Liza menuang kopi ke dalam cangkir dari mesin pembuat kopi yang disediakan pantri di kantor detektif tempat ia bekerja. Sontak aroma kopi yang khas menguar di udara. Sedikit bercampur dengan aroma roti bakar yang masih hangat. Begitu menggugah selera.
“Aku baru tahu kau suka minum kopi sepagi ini, Liza.”
Seseorang masuk ke pantri dan menyapa Liza begitu saja, membuat gadis itu
terkesiap. Tapi begitu ia menyadari siapa yang datang, wajahnya sedikit
menunduk dengan tersipu.
“Oh. Kau salah, Rick. Aku tidak seadiktif itu pada kopi.” Liza mencoba
mengalihkan perhatiannya dengan menatap tatakan cangkir yang ada di atas meja.
“Ini kopi untuk Anna.”
“Benar juga. Gadis itu.” Rick terkekeh pelan. Ia berjalan lalu berdiri di
sisi kanan Liza, kemudian menuangkan kopi untuk dirinya sendiri.
Diam-diam Liza memperhatikan penampilan Rick pagi ini. Tidak ada yang
berbeda dari biasanya. Lelaki itu selalu berpenampilan rapi dengan kemeja
lengan pendek yang menunjukkan lengan yang berotot. Celana kain yang formal
menggantung di pinggangnya. Dan sepatu pantofel hitam yang mengkilap menemani
langkahnya. Tatapan Liza kembali ke lengan Rick. Lama terpaku di sana.
“Hei, kau ingin mendengar kabar baik pagi ini?” tanya Rick membuyarkan
lamunan Liza. Lelaki itu tersenyum dengan menawan penuh teka-teki.
Liza mengernyitkan keningnya. “Apa itu?”
“Penyelidikan yang kulakukan bersama Hans sudah menunjukkan titik terang.”
Mata Liza melebar. “Benarkah itu?”
Rick terkekeh bangga. “Tentu saja benar. Dan malam ini kita akan beraksi
untuk meringkus pelakunya.”
“Siapa?”
“Tentu saja Max Dawson.” Rick sengaja berucap lambat-lambat.
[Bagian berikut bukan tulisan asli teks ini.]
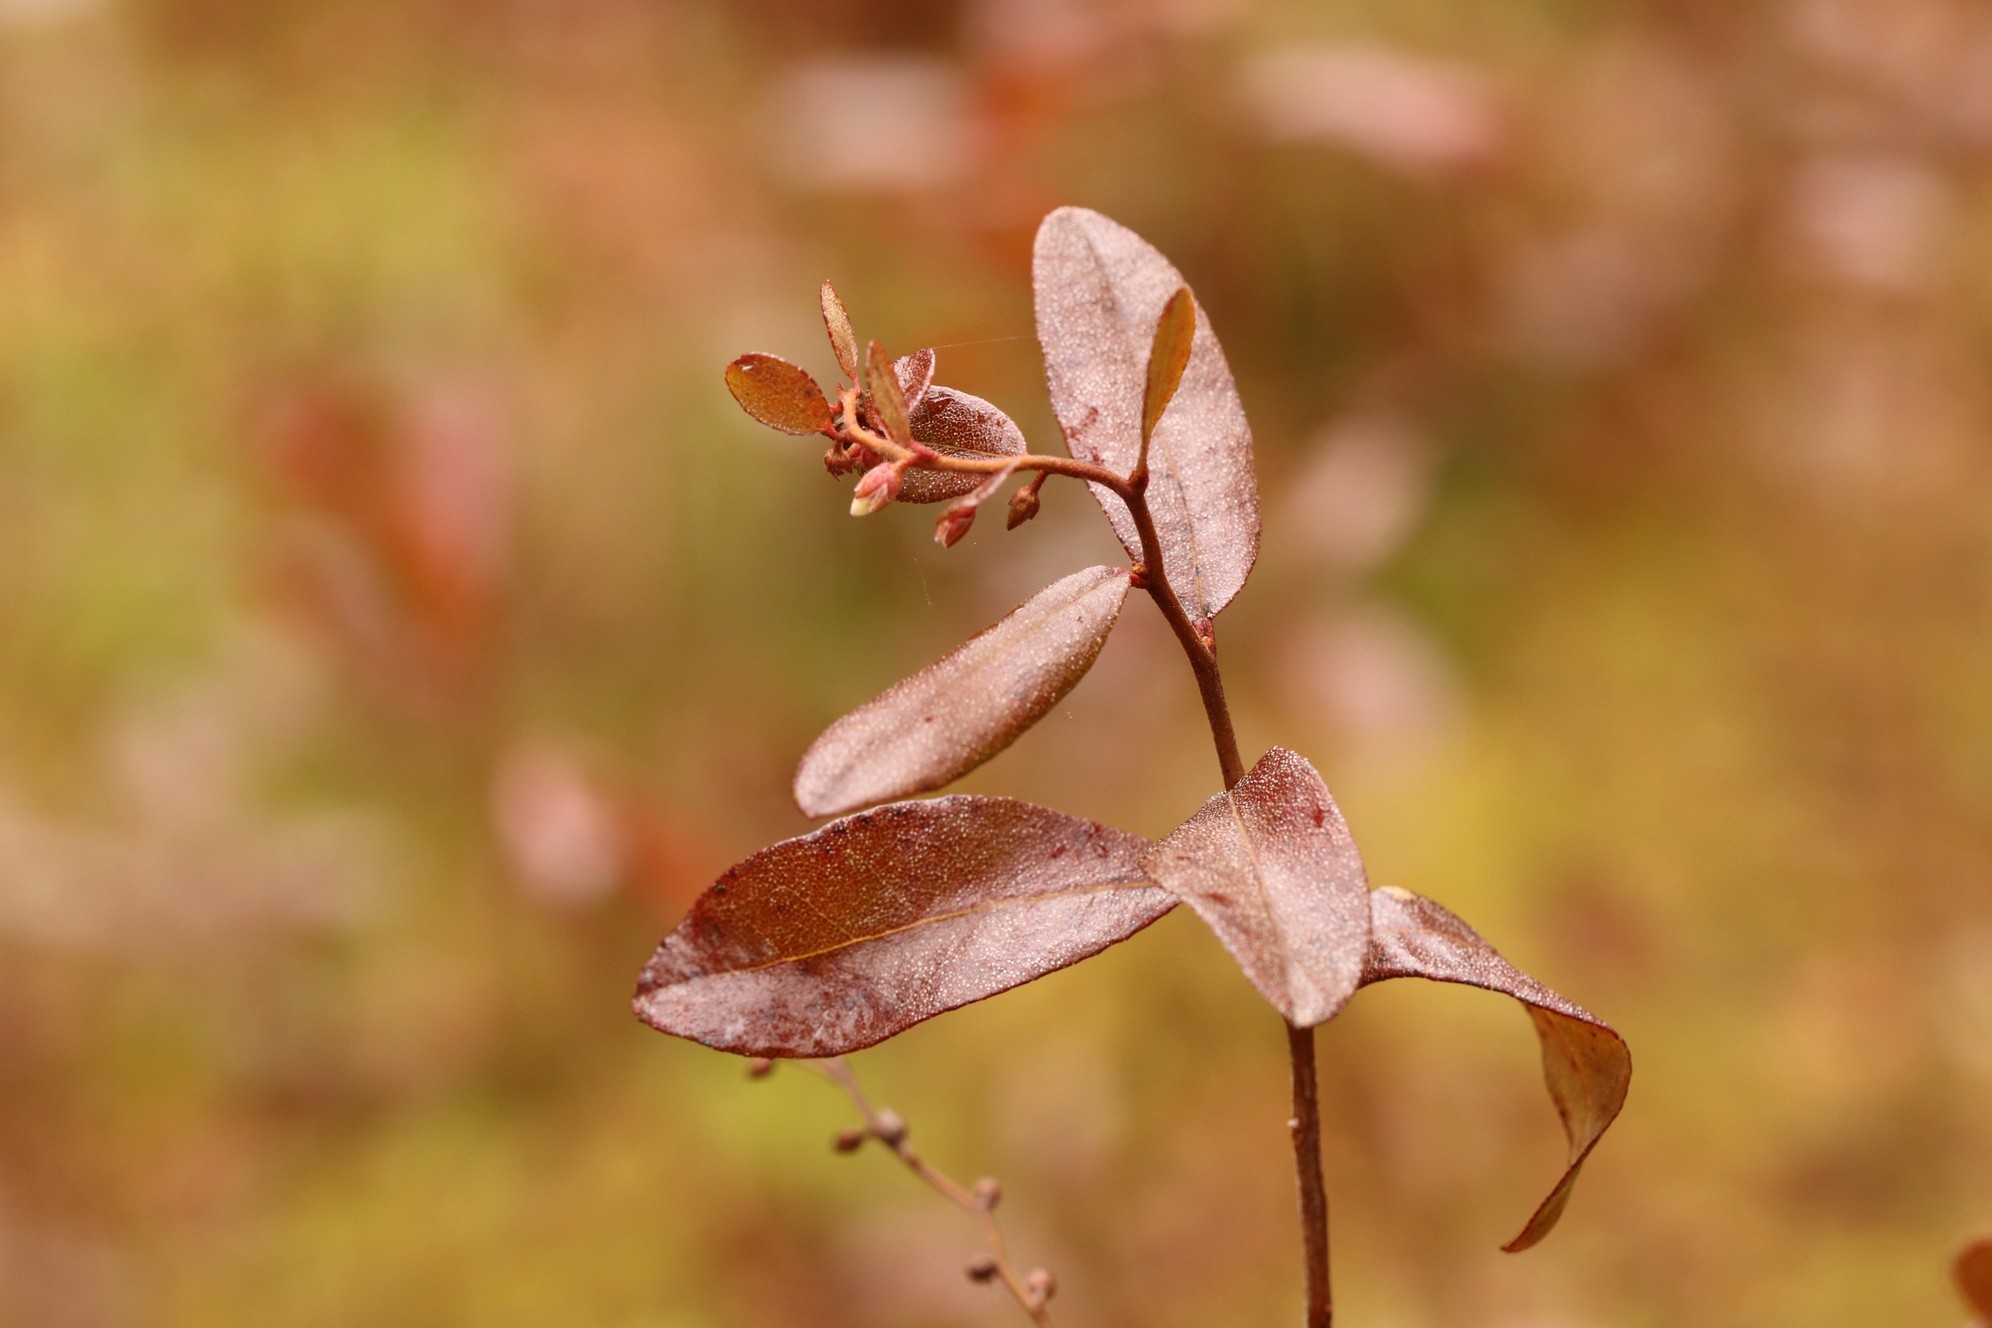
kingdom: Plantae
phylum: Tracheophyta
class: Magnoliopsida
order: Ericales
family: Ericaceae
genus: Chamaedaphne
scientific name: Chamaedaphne calyculata
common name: Leatherleaf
Ia merogoh dua
lembar kertas berwarna keemasan dari saku belakangnya, lalu menyodorkan kepada Liza.
“Ini undangan acara fashion show yang akan dihadiri banyak model
termasuk Max Dawson. Kita bisa membuntutinya untuk mendapatkan bukti autentik
yang kita perlukan.”
Liza menelan ludah. Selama beberapa detik ia menatap ragu pada undangan
itu. Ketika matanya beralih kepada Rick, gadis itu bertanya, “Kau juga ikut?”
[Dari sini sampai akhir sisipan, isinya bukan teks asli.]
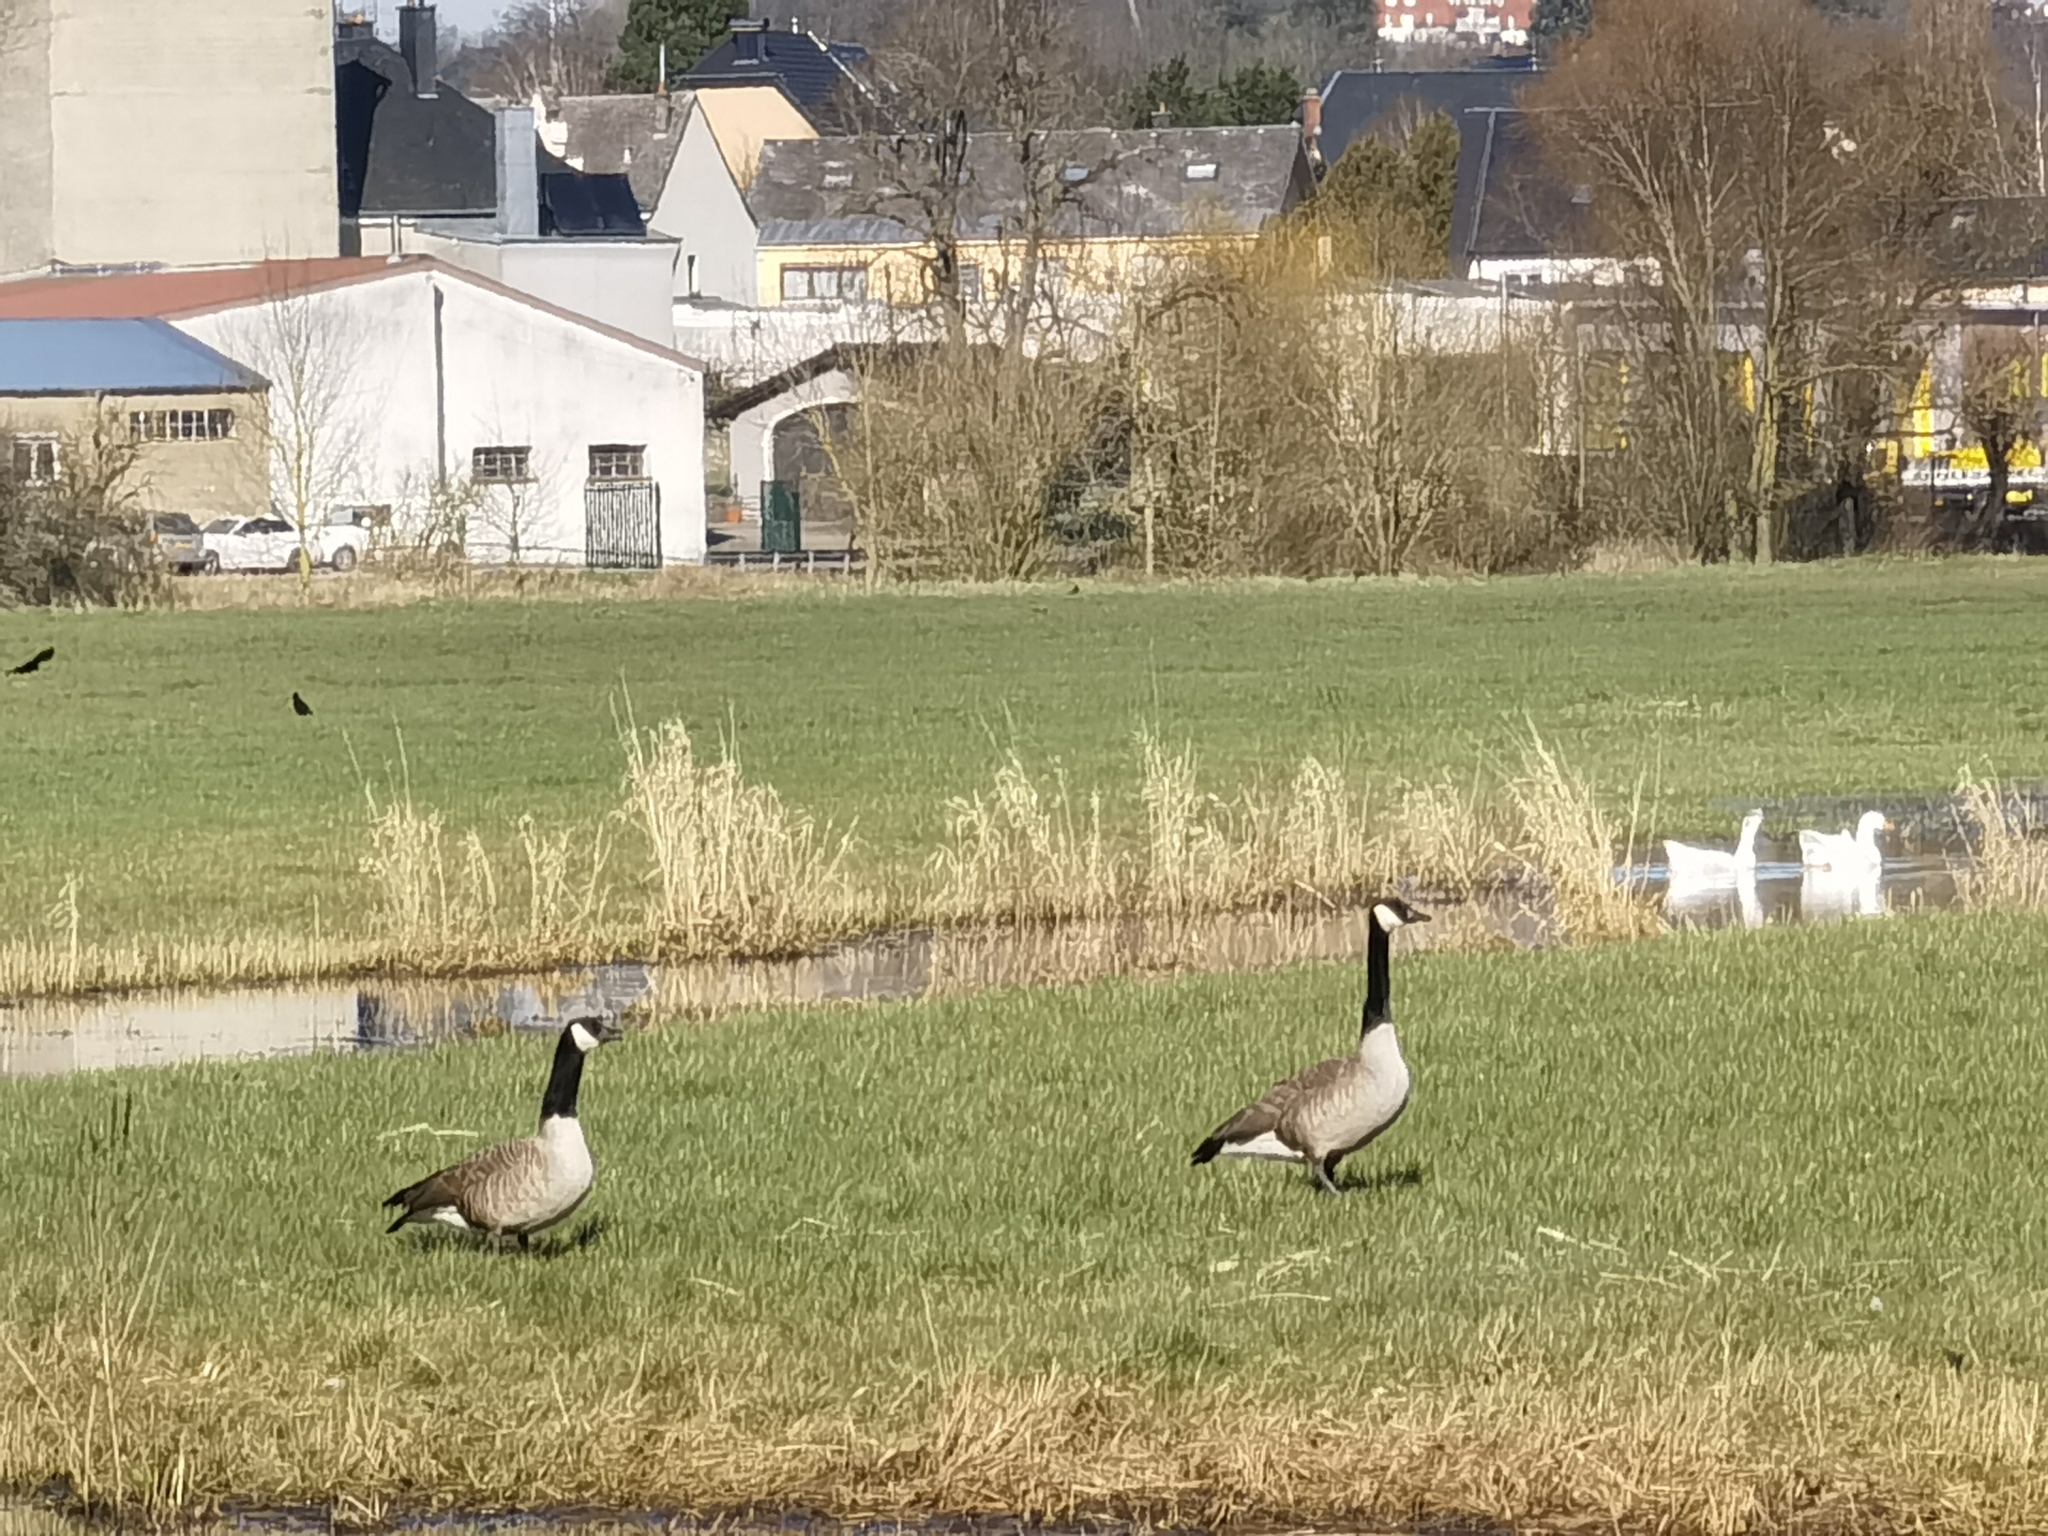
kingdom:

Rick menatap bingung ke arah Liza. “Tentu saja aku akan ikut. Kau, aku,
Anna, dan juga Hans.”
“Tapi....” Liza bergumam dengan ekspresi bingung. Matanya secara
terang-terangan menatap ke arah lengan Rick yang terbuka. Ada bekas luka
memanjang yang tidak bisa hilang di sana. Hasil dari pergelutan antara Rick dan
pelaku pembunuhan dalam kasus yang mereka tangani tiga bulan yang lalu.
Pembunuh itu mencoba menyerang Liza dengan pisaunya karena merasa tidak terima
dengan bukti menyudutkan yang ditemukan Liza.
Saat itulah Rick langsung memeluk Liza dengan tangan kanannya, sementara
lengan kirinya menggantikan Liza untuk ditusuk oleh pembunuh pisau itu. Dengan
tangan yang sama, lelaki itu memukul rahang si pembunuh lalu menendangnya
hingga tidak sadarkan diri. Hingga polisi datang dan bisa meringkus si pembunuh
tanpa kesulitan.
Semua terjadi begitu cepat hingga Liza hanya bisa ternganga dengan tubuh
gemetar di atas tanah. tapi sejak saat itulah, ia memiliki perhatian lebih
kepada Rick. Hanya saja sepertinya lelaki itu... tidak merasakan hal yang sama
seperti yang dirasakan Liza.
Rick mengikuti arah pandang Liza, lalu tersenyum masam. Ia mengerti apa
yang dipikirkan gadis itu. “Jangan memikirkan ini, Liza. Ini sudah seperti
medali bagiku. Lagipula aku senang kau selamat waktu itu.”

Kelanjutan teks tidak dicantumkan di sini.